===== EXCERPT TO READ =====

ADEPT | Gagauzia 2016 | Presidential 2016 | Elections 2015 | Bashkan 2015 | Gagauzia 2012 | Political Parties
Amendments operated to the Election Code last year have incensed controversies. The Party of Communists of the Republic of Moldova (PCRM) and the Christian Democratic People’s Party (PPCD), promoters of a higher electoral threshold up to 6 percent, besides prohibition of electoral blocs have motivated their option by necessity to avoid an excessive fragmentation of the future Parliament. On the other hand, the “Moldova Noastra” (Our Moldova) Alliance (AMN), the No.1 opposition party, has criticised the amendments, but hinted that it is content anyway not to have to bear with pressures from eventual electoral fellows to be carried into “marsupium”, the way it happened at the 2005 parliamentary elections. Other parties were more sincere while protesting against amendments, saying that they violate recommendations by international institutions OSCE, Venice Commission etc.

=====

#### PROMPT A
Name every political party or alliance that the passage on the Election Code amendments mentions by name.

===== ENTRIES SUPPLIED =====

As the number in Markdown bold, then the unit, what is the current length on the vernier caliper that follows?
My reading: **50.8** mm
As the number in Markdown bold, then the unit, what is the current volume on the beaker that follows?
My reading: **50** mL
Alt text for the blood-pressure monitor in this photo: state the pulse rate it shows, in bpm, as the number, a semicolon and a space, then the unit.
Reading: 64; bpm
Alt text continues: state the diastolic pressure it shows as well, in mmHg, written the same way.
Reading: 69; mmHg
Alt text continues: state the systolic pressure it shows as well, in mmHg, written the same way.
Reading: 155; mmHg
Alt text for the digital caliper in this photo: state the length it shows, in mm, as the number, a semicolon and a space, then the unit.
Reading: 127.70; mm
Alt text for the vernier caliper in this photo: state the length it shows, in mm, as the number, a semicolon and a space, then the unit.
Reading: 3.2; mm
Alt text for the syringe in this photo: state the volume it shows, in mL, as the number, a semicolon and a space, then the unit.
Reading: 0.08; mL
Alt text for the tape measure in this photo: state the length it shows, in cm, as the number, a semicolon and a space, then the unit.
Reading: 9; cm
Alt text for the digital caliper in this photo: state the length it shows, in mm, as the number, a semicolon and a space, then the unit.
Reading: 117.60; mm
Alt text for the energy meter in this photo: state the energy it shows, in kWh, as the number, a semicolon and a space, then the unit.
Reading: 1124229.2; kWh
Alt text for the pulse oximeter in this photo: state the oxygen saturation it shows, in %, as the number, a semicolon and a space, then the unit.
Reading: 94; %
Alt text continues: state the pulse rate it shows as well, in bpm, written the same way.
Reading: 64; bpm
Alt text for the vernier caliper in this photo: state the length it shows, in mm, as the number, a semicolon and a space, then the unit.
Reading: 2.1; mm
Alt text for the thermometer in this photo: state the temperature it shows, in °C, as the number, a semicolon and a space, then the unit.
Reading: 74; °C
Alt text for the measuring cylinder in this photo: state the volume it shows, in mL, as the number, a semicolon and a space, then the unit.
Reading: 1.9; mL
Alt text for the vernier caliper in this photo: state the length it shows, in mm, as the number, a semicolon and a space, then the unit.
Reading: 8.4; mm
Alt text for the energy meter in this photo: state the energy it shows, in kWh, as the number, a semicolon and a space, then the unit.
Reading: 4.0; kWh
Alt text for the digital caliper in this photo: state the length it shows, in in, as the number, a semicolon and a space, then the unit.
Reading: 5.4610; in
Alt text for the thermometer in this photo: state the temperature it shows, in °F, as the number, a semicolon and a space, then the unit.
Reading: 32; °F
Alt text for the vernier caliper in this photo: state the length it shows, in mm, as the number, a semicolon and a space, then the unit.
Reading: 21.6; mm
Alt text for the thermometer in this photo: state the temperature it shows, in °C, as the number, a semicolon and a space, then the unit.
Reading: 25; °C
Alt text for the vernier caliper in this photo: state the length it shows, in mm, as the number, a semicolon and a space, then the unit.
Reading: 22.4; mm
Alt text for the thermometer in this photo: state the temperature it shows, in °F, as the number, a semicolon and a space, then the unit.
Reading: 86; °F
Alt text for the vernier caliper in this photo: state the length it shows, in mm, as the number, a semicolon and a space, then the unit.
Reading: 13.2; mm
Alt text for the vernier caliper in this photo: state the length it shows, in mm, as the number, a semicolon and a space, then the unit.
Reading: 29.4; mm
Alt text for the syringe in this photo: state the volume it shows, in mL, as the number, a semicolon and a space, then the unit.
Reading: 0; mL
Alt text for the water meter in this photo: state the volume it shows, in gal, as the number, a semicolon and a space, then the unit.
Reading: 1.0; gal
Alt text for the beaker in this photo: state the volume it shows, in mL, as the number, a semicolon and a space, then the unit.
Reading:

=====

#### PROMPT B
Find every line in the rows that contains the word "pulse", and copy each one out.

#### TASK OUTPUT A
- The Party of Communists of the Republic of Moldova (PCRM)
- The Christian Democratic People's Party (PPCD)
- The "Moldova Noastra" (Our Moldova) Alliance (AMN)

#### TASK OUTPUT B
Alt text for the blood-pressure monitor in this photo: state the pulse rate it shows, in bpm, as the number, a semicolon and a space, then the unit.
Alt text for the pulse oximeter in this photo: state the oxygen saturation it shows, in %, as the number, a semicolon and a space, then the unit.
Alt text continues: state the pulse rate it shows as well, in bpm, written the same way.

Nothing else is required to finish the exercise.